Les décors méritent une attention particulière parce qu’ils jouent dans le film un rôle essentiel.  Dès que la passion vénéneuse s’enclenche, nous voyons apparaître une Venise de plus en plus sombre, vétuste et délabrée. Le visage de la ville qui apparaît alors est celui des eaux mortes et du pourrissement alors que les premières images du film nous montraient la ville rouge dont parlait Livia : les fastes de la Fenice, ses rideaux de velours rouge, ses loges et ses escaliers servent en effet de cadre aux premières séquences.

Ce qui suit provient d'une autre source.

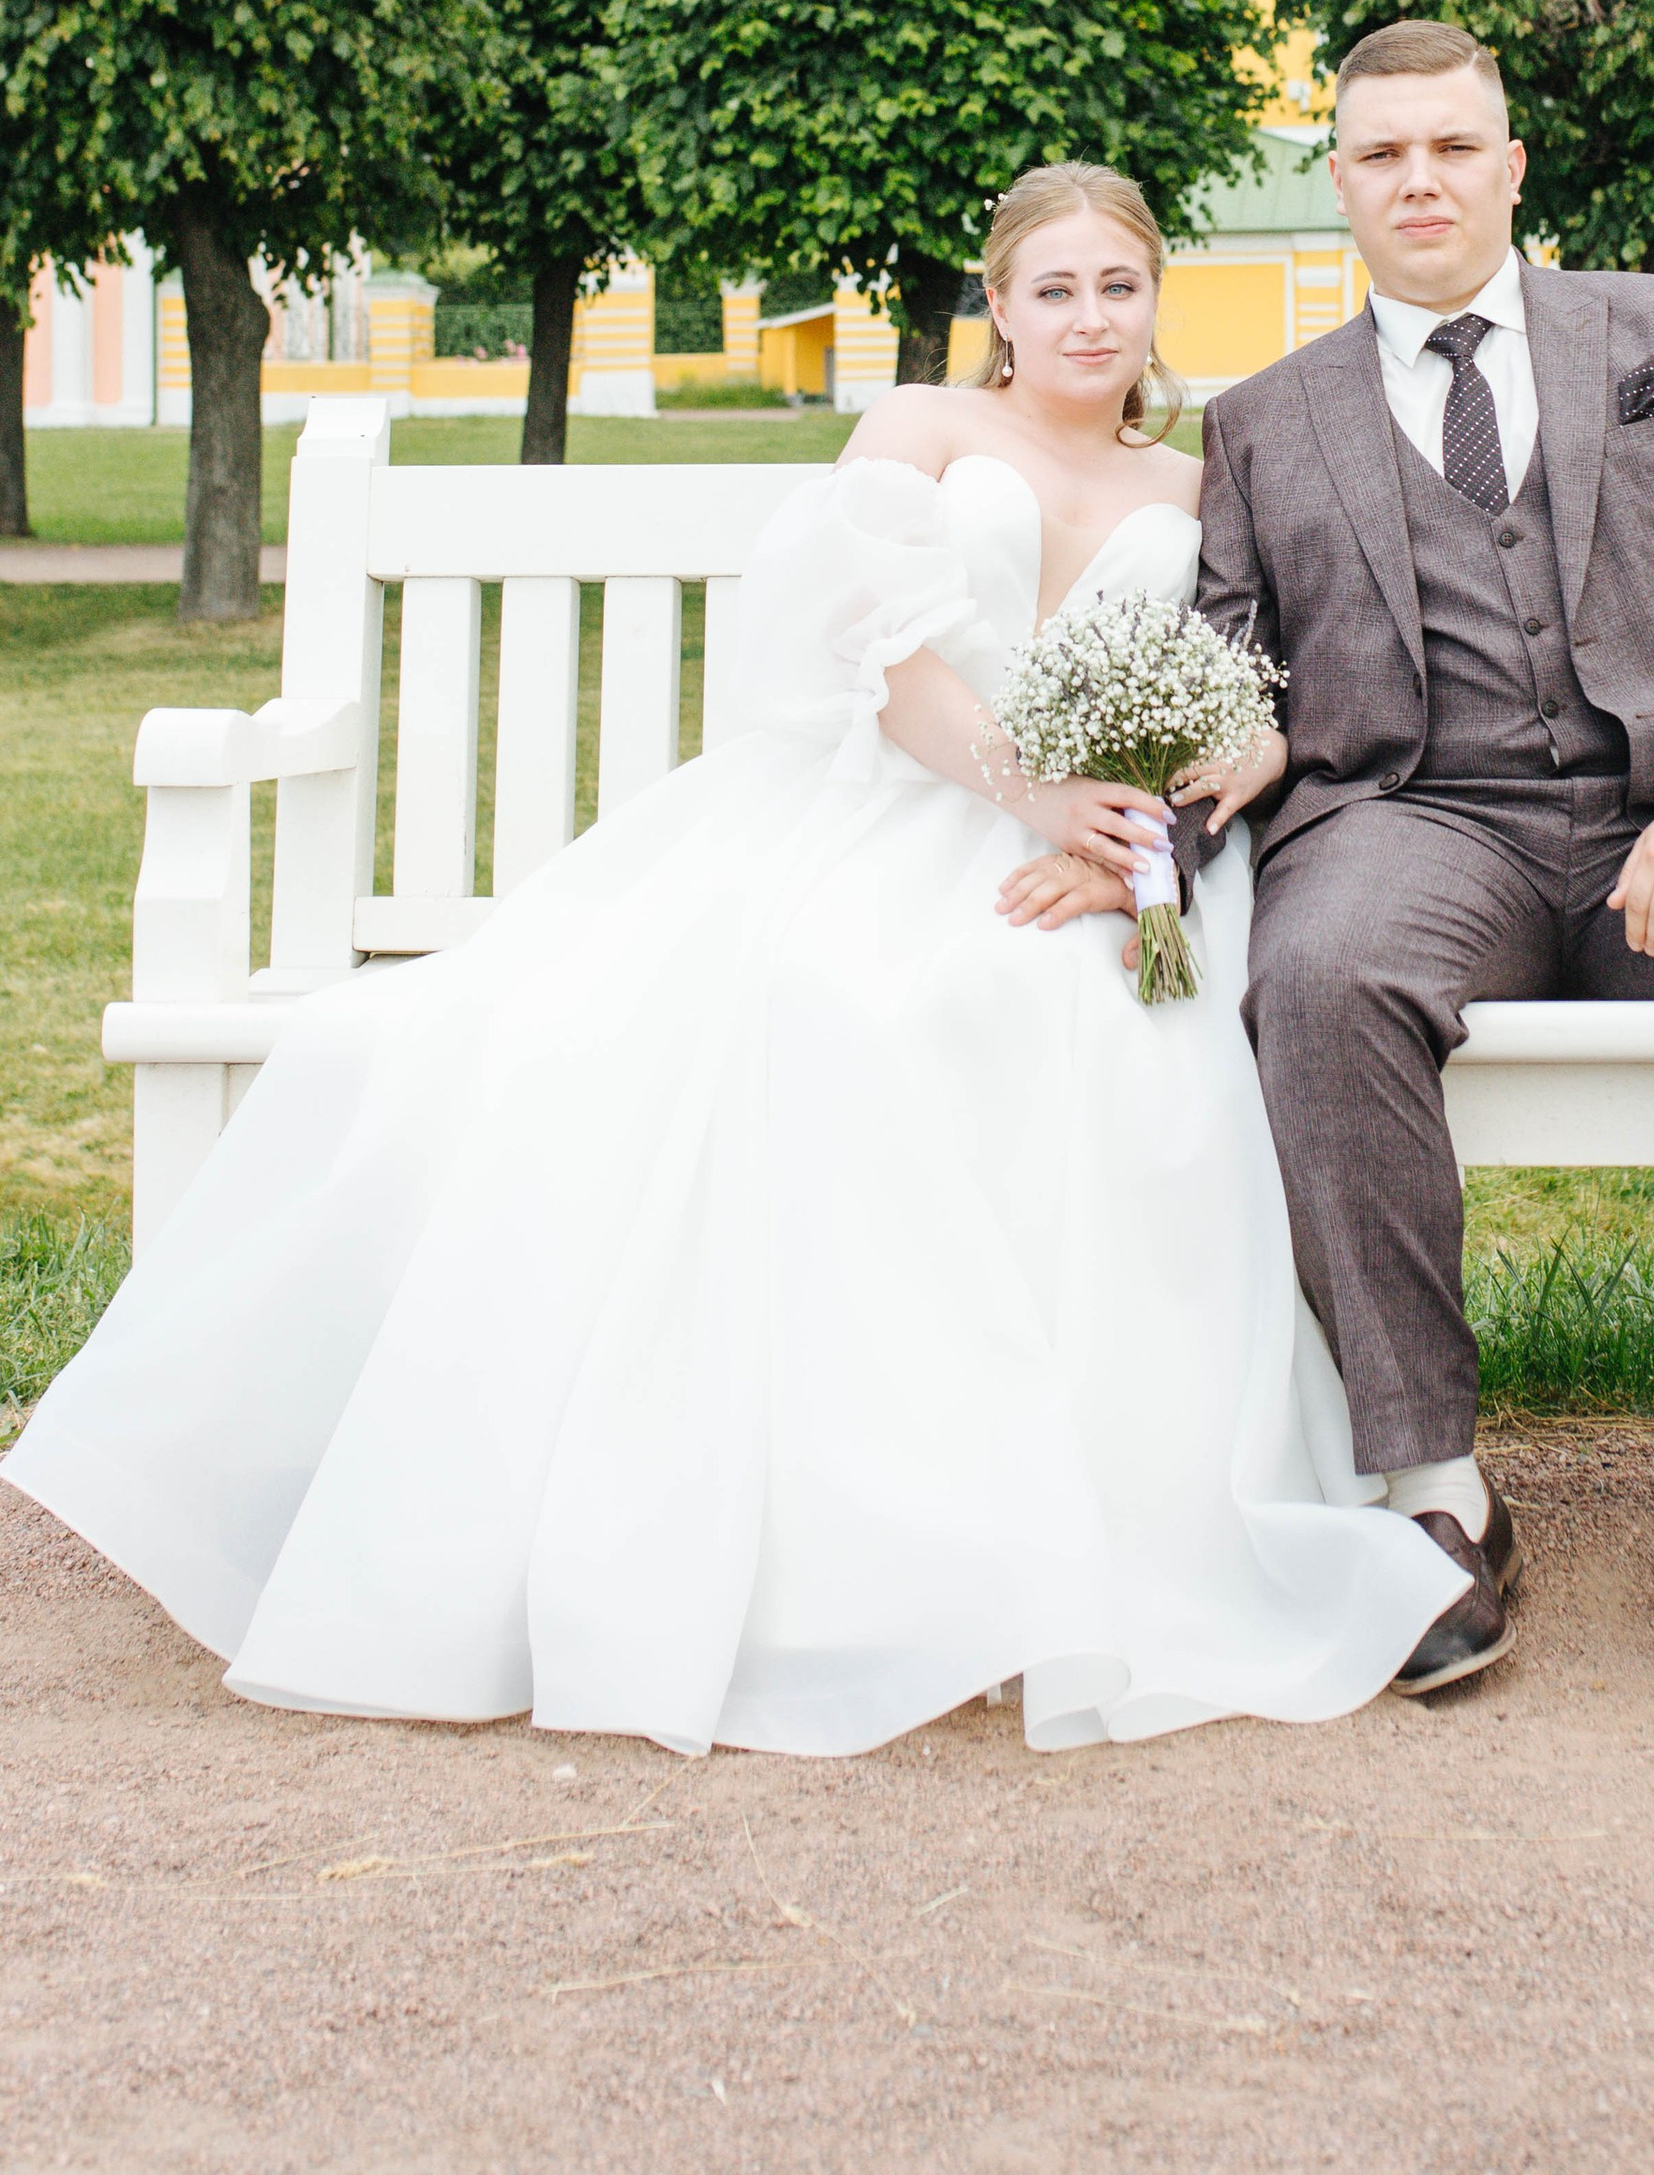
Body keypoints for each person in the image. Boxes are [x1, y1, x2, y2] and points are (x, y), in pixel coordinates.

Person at [5, 165, 1454, 1755]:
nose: (1089, 318)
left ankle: (1039, 1530)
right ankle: (824, 1553)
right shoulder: (920, 428)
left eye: (1119, 286)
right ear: (998, 304)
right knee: (819, 1003)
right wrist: (1030, 793)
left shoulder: (1200, 473)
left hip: (1108, 867)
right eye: (1054, 289)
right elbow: (879, 657)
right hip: (901, 808)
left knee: (1089, 1023)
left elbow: (1257, 684)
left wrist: (1146, 830)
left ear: (1156, 297)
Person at [1198, 24, 1654, 1706]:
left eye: (1453, 147)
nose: (1421, 180)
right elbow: (1229, 669)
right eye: (1382, 154)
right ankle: (1436, 1497)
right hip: (1419, 823)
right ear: (1341, 184)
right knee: (1318, 974)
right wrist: (1195, 777)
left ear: (1512, 165)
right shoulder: (1261, 421)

Mais le génie du metteur en scène est de se servir de ce décor pour nous conduire, bien au-delà de l’anecdote ou de la simple description, vers une réflexion plus profonde. C’est un opéra de Verdi qui ouvre le film et le générique se déroule sur le duo final du  Trouvère. Dès les premières images nous savons que nous sommes face à une scène puisque l’encadrement du rideau nous le prouve. Les travellings et les panoramiques qui suivent vont nous faire voir  les machinistes, puis la salle. Nous assistons donc à un spectacle dans le spectacle. Une des scènes suivantes montrera clairement l’intention de Visconti. Lorsque la comtesse Serpieri  (Livia ) dialogue dans sa loge avec le Lieutenant Mahler (Remigio ), la camera nous les révèle dans le miroir placé derrière eux et nous fait voir dans le même plan la cantatrice dans le prolongement. Dans le même temps Livia échange avec le lieutenant des propos sur les rapports entre l’opéra et la vie. On l’aura compris : tout le film joue sur le rapport entre le réel et les apparences,  entre le théâtre et la vie.

Lorsque les masques tomberont, et que la vérité sera révélée, le héros mourra. L’image finale nous montre une place qui se vide peu à peu, après l’exécution, ne laissant plus qu’un décor que les acteurs ont déserté. La représentation est terminée.